I took some photos for publicity at the rehearsal this week. This image is a web-friendly contribution.

I am here to say that, in Scotland, there are lots of young folk out there with their fiddles whether in orchestras, their friends' kitchen or in formal competitions.

On that note (oops, sorry about the pun) Bob and Kate invited me to join them last Sunday to drive to Blair Atholl to be part of the audience at the Glenfiddich Fiddle Championships (taking place in Blair Castle).

Sitting in the great hall opposite the painting* of Neil Gow we listened to 8 invited young competitors play their Slow Airs, Marches, Strathspeys and Reels as well as selected pieces by William Marshall (of whom I have written elsewhere in this blog).

As a member of the audience (of about 300) it is always fun to try and pick the overall winner. I put my 'money' on this gal ... Rebecca Lomnicky: you will have to go to her website which is a blog about her day ... and, wait for it! .... she won!

And well deserved!

For once I did something right: As it happened, I went up to her at half time and said I thought she played absolutely perfectly ... 10 out 10. As you can see, she is still in High School and lives in Corvallis, Oregon.

Source: Wikipedia. (My photo is rubbish!)

Wednesday, 4 November 2009


It is now November and the days are getting noticeably shorter. The leaves are going off the trees and the foul weather is upon us (flooding in many areas of the country). However, there was a break in the weather systems rolling in from the south-west. Ahh... sunshine! Out with the camera!

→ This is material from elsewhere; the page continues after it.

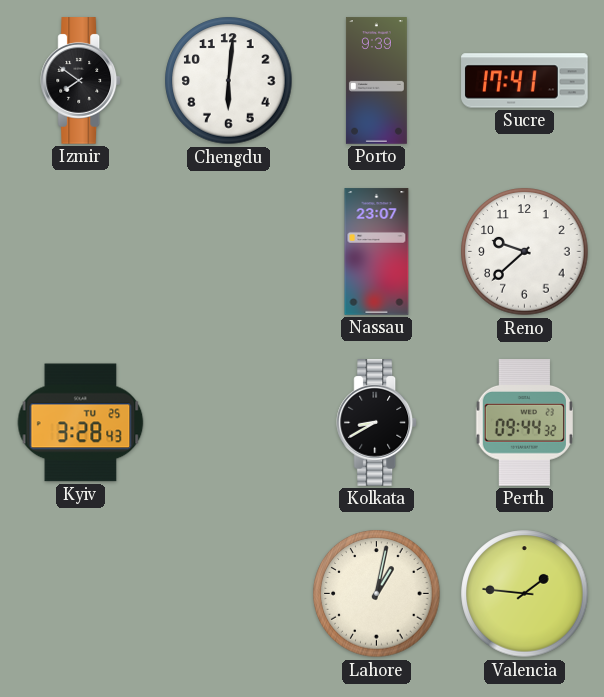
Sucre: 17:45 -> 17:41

And out with some washing (which gets a soaking with the heavy showers that pass quickly over) and there it is dripping from the line. Yes, I know... but it still is better to bring it in fresh smelling and soaking than not to have at least some time outside on the line.

With the very good weather in October I was able to dig over most of the garden. My rule is "an hour a day". That way I don't get too tired or fed up with the work of it all. I don't have a porch (or similar cool place) for flowers so what I do is place them outside opposite the kitchen window. These flowers are from Mairi - see close-ups below.

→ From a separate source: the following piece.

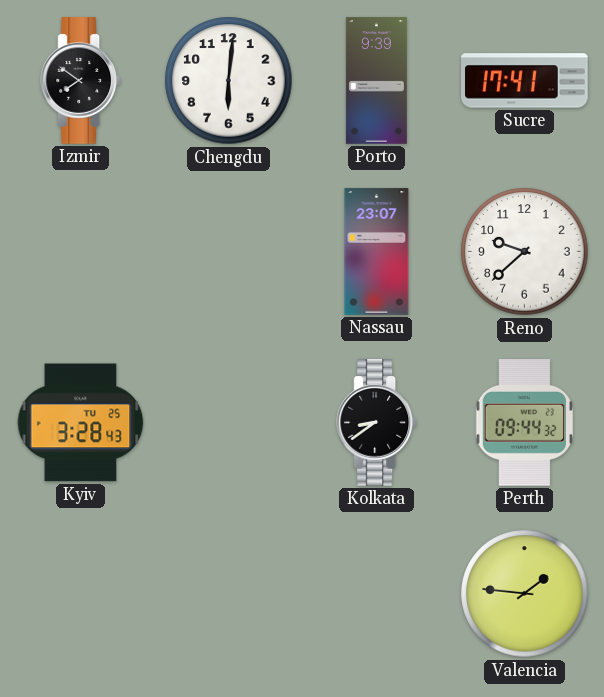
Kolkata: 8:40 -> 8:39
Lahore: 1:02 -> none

The setts (rectangular cobble-stones) are piled there awaiting their new home where a friend is going to use them in the garden. There are hundreds in this garden (laid out in 1960). We will keep what is required for the up-dated layout and give away the rest.

The pots are planted with narcissus bulbs and other bulbs (unknown species) which I dug up as I was tidying the beds in the front of the house.

The good news about sunshine and showers - especially at this 'shoulder' time of year in the calendar - is that the angle of the sun's rays is lower which makes for wonderful light and shadows.

These photos of the flowers are "as is"... I have not touched them with Photoshop.

These will become amaryllis if they don't drown before flowering! I bought them in Lidl's (many items from continental Europe) ... very cheap; they come by the truck-load from Holland.


Ishie (nearly 3 years old) and Alastair (nearly 2 years old) were with us all morning early this week. After we had a bite of lunch (scrambled eggs and toast) they were on hand to help vacuum the mess under the table.

We must have the only house in the world where it is OK to draw on the walls, spill on the floor, tramp dirt in from the garden, splash water all around the bathroom sink! The floors are bare boards or carpet that will be replaced; the embossed wallpaper is about to come off (one layer only therefore easy to do).